I took them both with me recently, for a vacation on the Oregon coast. It was a 6 ½ hour drive. For the first 3 ½ hours, Quagmire sat in the back seat and whistle/cried. The first hour I tried ignoring him in hopes that he would settle down and fall asleep, which is what Devo always does. That didn’t work. Then I tried shouting “No!” That only encouraged him. I tried singing 99 Bottles of Beer on the Wall in hopes of drowning him out, but by about bottle 63, I realized that it was a futile endeavor. I was beginning to see why someone abandoned his annoying little ass. I thought I was going to lose my mind.

After our second dog walk break he finally, finally went to sleep, and a very relieved Devo followed suit.
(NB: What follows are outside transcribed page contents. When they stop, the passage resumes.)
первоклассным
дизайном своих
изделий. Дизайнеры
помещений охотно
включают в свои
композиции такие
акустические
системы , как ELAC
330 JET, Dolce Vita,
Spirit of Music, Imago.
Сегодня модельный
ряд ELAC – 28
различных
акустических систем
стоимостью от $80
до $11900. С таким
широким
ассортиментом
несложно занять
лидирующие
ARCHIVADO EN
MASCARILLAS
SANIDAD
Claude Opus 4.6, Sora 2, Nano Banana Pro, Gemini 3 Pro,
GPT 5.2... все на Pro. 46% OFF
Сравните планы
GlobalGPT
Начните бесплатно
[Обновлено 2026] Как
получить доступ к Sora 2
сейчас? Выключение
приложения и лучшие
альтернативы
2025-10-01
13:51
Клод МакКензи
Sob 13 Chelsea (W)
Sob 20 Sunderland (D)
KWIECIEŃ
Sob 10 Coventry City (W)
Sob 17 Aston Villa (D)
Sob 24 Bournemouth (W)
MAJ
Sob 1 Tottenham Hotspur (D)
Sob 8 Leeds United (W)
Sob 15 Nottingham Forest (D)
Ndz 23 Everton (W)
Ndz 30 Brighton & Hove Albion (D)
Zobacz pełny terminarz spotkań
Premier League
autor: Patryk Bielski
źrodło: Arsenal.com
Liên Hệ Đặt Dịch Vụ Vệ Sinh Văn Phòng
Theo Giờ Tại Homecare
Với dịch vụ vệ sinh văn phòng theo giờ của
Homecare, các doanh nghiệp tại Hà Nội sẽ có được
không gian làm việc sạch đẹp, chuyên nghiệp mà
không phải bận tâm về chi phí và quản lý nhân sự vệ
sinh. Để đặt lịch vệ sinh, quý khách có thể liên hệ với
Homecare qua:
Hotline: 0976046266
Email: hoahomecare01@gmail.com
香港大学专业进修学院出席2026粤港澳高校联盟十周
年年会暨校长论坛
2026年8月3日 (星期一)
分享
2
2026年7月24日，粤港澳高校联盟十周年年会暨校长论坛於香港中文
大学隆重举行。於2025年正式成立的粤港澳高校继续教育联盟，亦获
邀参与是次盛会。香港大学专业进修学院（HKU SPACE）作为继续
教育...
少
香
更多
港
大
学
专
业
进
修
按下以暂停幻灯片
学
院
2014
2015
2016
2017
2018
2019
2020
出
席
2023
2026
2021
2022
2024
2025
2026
I had tried to sightsee along the way, but Quagmire would bark and lunge at the other sightseers, so I gave up and just continued to our destination. I missed a lot of interesting things because of him.

After venting my frustrations to a friend, she said, “You know, you could always give him back.”

But he’s not a flaming bag of poo. I can’t just drop him on the front steps of animal control and run. I made a commitment to this dog. This is his forever home. I just wish he understood that.

At the end of our vacation, I left them in the room while I packed the car, and this freaked Quagmire out. He must have thought he would be abandoned all over again. So on the last trip from the room to the car, he bolted past me and ran down the stairs.

I dropped everything and chased after him, shouting, “Quagmire! Quagmire!” but he kept running. Now I was the one to be scared. Too scared to think how strange it must have looked to see some frazzled woman running down the street screaming quagmire for no visible reason. (That’s not something I had considered when I named him.)

I didn’t want him to be hurt. He charged around the corner and toward the street. I was sure I’d lost him. Then I rounded the corner and there he was, scratching at the car door, as if to say, “Take me with you.”

We stared at each other for a minute, and then I scooped him up in my arms and said, “I’m never going to leave you. I promise.”

But that didn’t stop the little shit from crying for another 3 ½ hours on the way home.